Mediamonkey how to Scan
To scan your music library in MediaMonkey, go to Tools → Options → Library and click the Scan Library button — the software will automatically detect and import all audio files from your designated music folders into your collection.
MediaMonkey 2024.2.1 makes organizing a massive audio collection straightforward. The scanning process is the backbone of how this music library manager builds your digital library, whether you're starting fresh or adding new tracks to an existing setup.
Understanding the Scan Feature
What Scanning Does
When you initiate a scan, the software crawls through your music folders and catalogs every supported audio format: MP3, FLAC, WAV, AAC, OGG, and more. It doesn't move or copy files — it just indexes them and reads their metadata (artist, album, title, year). This is crucial if you're migrating from an older Windows media player or starting with a scattered collection.

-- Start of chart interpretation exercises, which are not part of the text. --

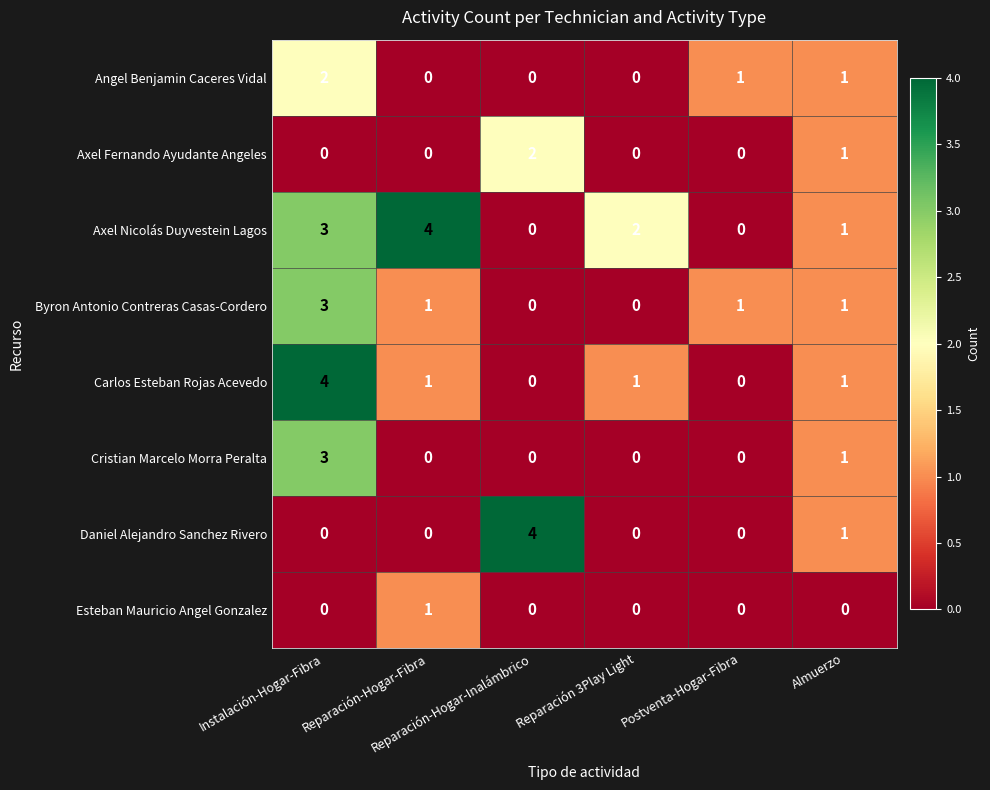

What is the maximum value shown in the chart?

4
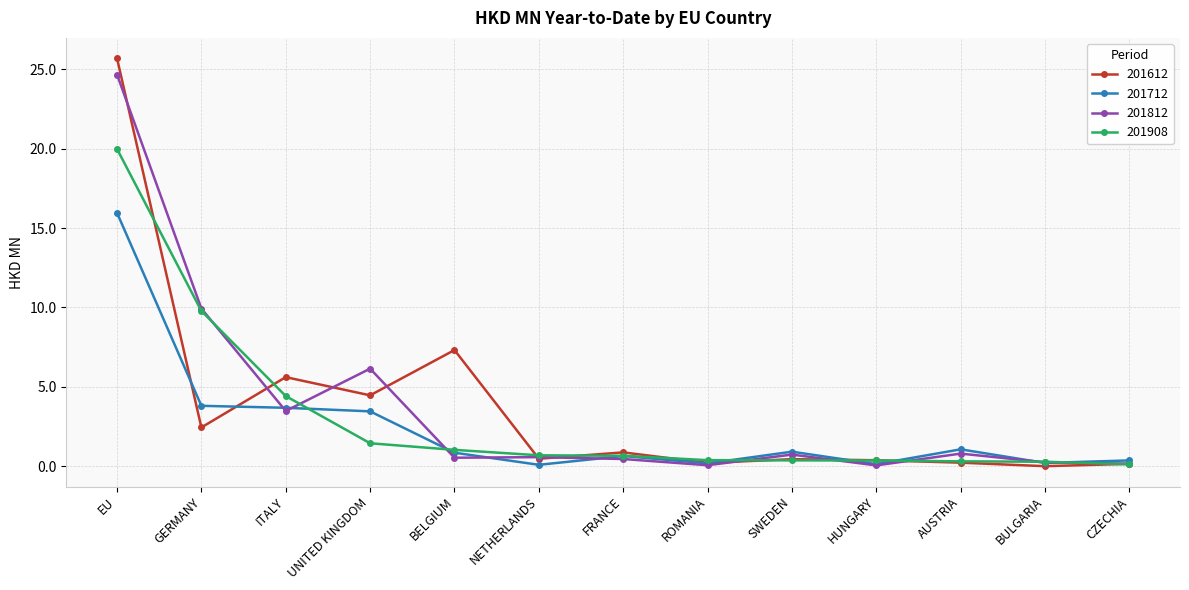

Is the value of 201908 at UNITED KINGDOM greater than the value of 201812 at GERMANY?

No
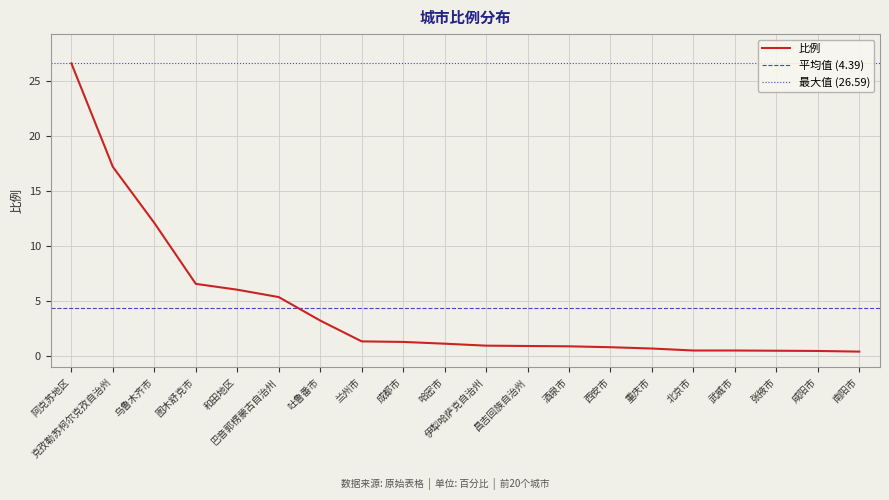

What is the greatest value displayed?

26.6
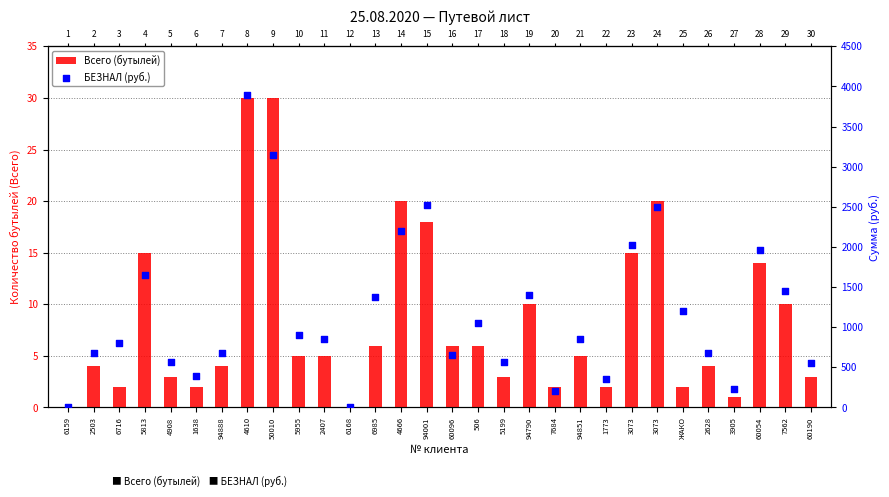

Is the value of Всего (бутылей) at 4666 greater than the value of БЕЗНАЛ (руб.) at 7684?

No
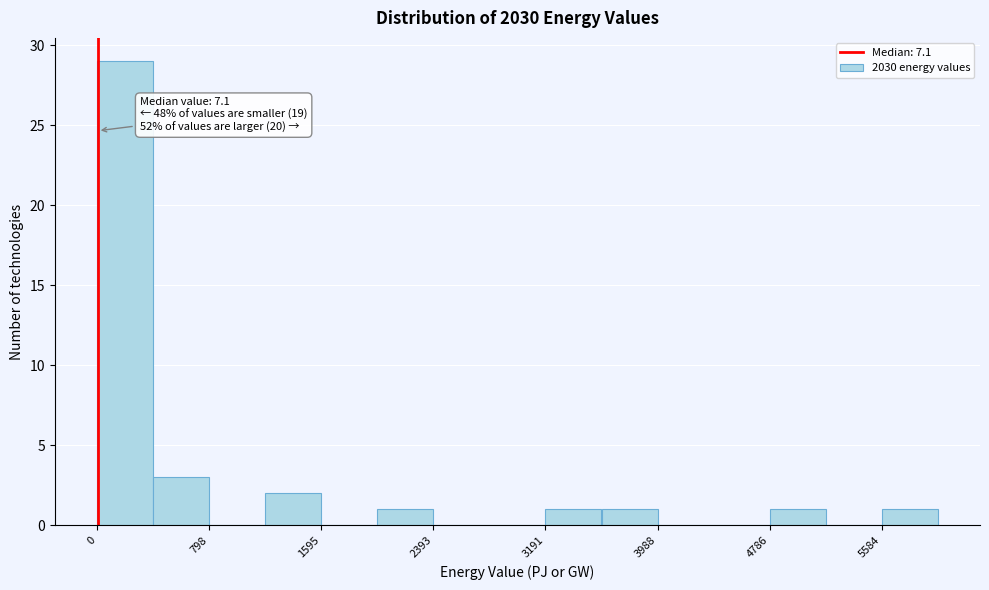

Around what value on the x-axis is the tallest bar? Give the approximate position of its centre, as read against the axis.

200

The beauty here? It's fast. Even with 10,000+ tracks, the initial scan completes in minutes on a modern Windows 10 or Windows 11 PC.
How to Scan Your Library
Initial Setup
Launch MediaMonkey and open Tools → Options → Library. You'll see a list of folders currently being monitored. Add any folders containing your music by clicking the Add button. Point it toward your main music directory — C:\Users\[YourName]\Music works fine, or target a specific hard drive or USB drive if your collection lives elsewhere.

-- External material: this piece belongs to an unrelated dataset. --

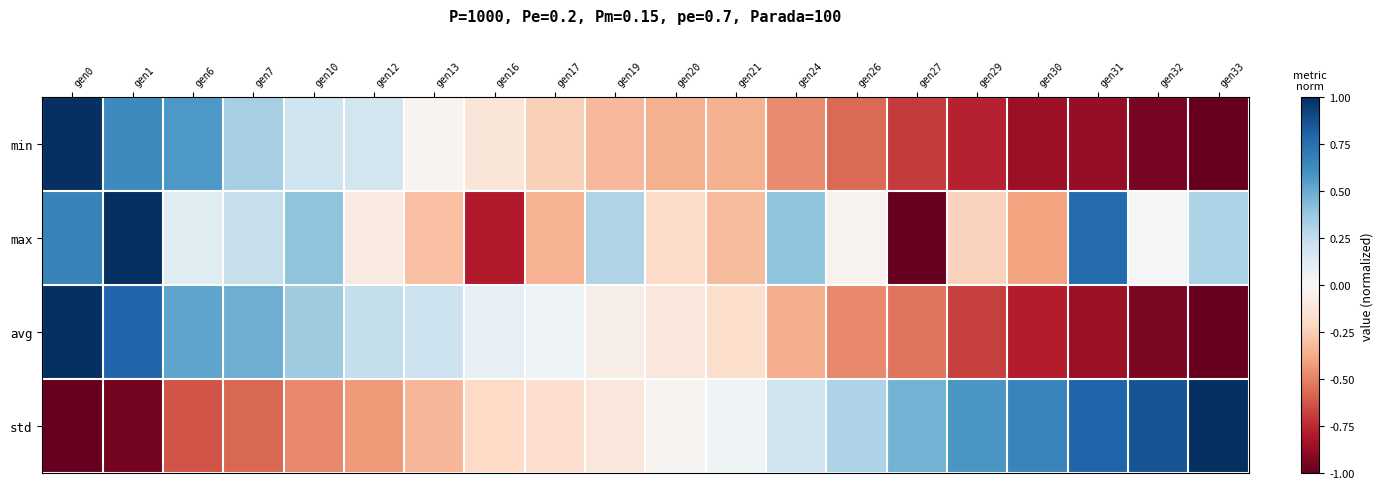

What is the minimum value shown in the chart?

-1.0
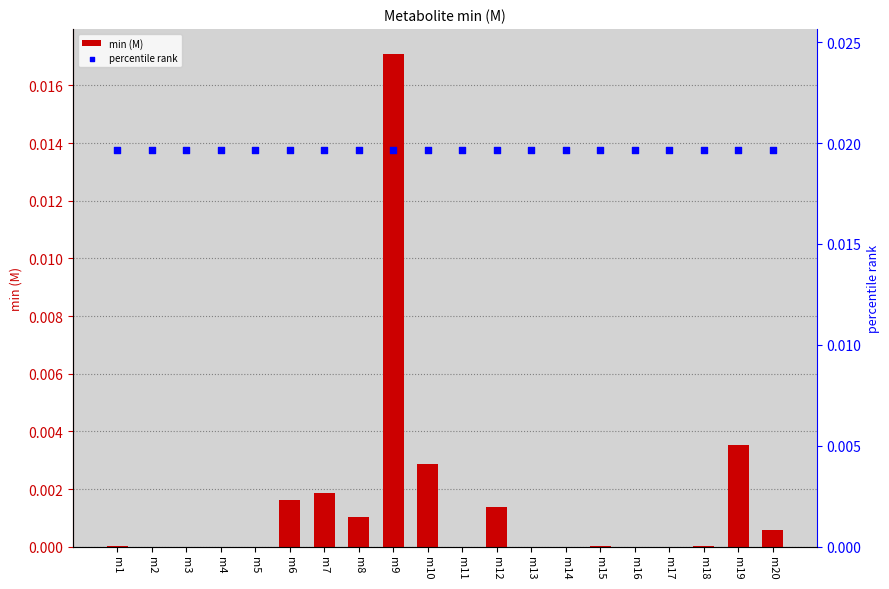

At how many categories does at least one series exceed 0?

20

Once you've added your folders, click Scan Library. The progress bar appears, and the software imports everything automatically. Tag music as it goes, reading ID3 tags and other metadata embedded in your files.
Rescanning After Changes
Added new albums to your collection? You don't need to restart the application. Go back to Tools → Options → Library and hit Scan Library again. It's smart enough to skip files it's already indexed and only process new additions. This is how you keep an audio collection organizer up to date without manual importing.
Advanced Scanning Options
Auto-Scan on Startup
Enable Auto-Scan Library on Startup in the same Library settings panel. This forces a quick scan every time you launch the software, catching any new files you've added since your last session.

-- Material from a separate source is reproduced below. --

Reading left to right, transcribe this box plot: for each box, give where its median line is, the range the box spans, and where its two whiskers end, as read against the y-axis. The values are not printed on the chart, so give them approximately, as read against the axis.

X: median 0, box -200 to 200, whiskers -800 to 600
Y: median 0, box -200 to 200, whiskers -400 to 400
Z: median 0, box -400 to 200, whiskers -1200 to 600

Portable Device Integration
If you're syncing to an iPod, Android device, or USB drive, scanning works differently. The software will scan your portable device's storage and display what's already there — essential before attempting a sync operation.
Common Issues and Fixes
Duplicate entries? Sometimes files get indexed twice if the same folder appears in multiple paths. Check your folder list and remove redundant entries.
Unrecognized formats? If some audio files aren't appearing after a scan, they might be in an unsupported codec or the files are corrupted. Compare format support across different music organizers to see if another free music software handles your files better.
Slow scanning? Network drives and USB drives take longer than SSD storage. Patience pays off — don't interrupt the scan mid-process.
When to Scan vs. When to Manual Import
Scan when you're organizing a pre-existing collection or adding bulk files. Manual import (File → Add Files/Folders) works better if you're importing a few specific tracks. For ongoing workflows, just let auto-scan handle it.
Comparing Your Options
MusicBee and jetAudio both offer library scanning, but MediaMonkey's speed and stability edge them out for Windows users managing large collections. MusicBee has more customization, but MediaMonkey's scanning is simpler and faster.
Final Word
Knowing mediamonkey how to scan properly transforms the software from a basic player into a genuine music library manager. Once your first scan completes, your entire audio collection organizer becomes functional — tagged, organized, and ready to play or sync. Hit that scan button, grab a coffee, and watch your digital music world come together.